Saved data entries:
************

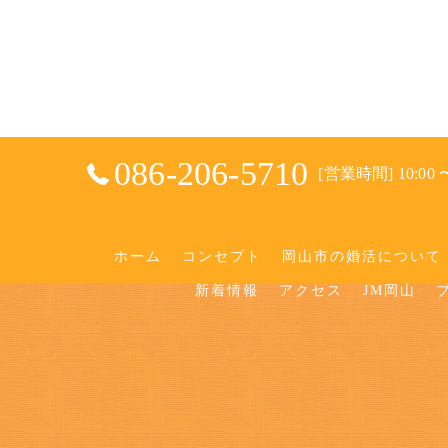
086-206-5710
[営業時間] 10:00 〜
ホーム
コンセプト
岡山市の婚活について
新着情報
アクセス
JM岡山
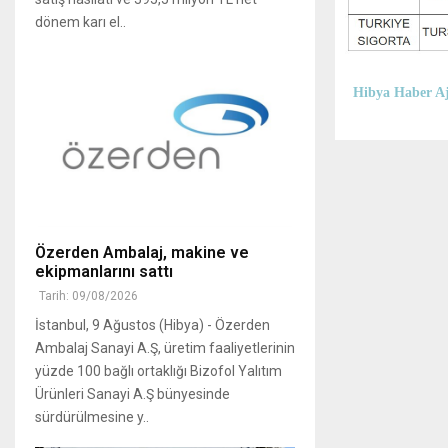
dönem karı el..
Hibya Haber Aj
Özerden Ambalaj, makine ve
ekipmanlarını sattı
Tarih: 09/08/2026
İstanbul, 9 Ağustos (Hibya) - Özerden
Ambalaj Sanayi A.Ş, üretim faaliyetlerinin
yüzde 100 bağlı ortaklığı Bizofol Yalıtım
Ürünleri Sanayi A.Ş bünyesinde
sürdürülmesine y..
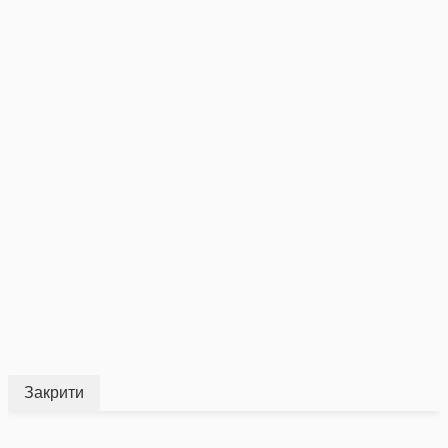
Закрити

************

▶ [Brief]: If a line in the data above holds the string "Sanayi", report that line.

▶ [Written response]:
Ambalaj Sanayi A.Ş, üretim faaliyetlerinin
Ürünleri Sanayi A.Ş bünyesinde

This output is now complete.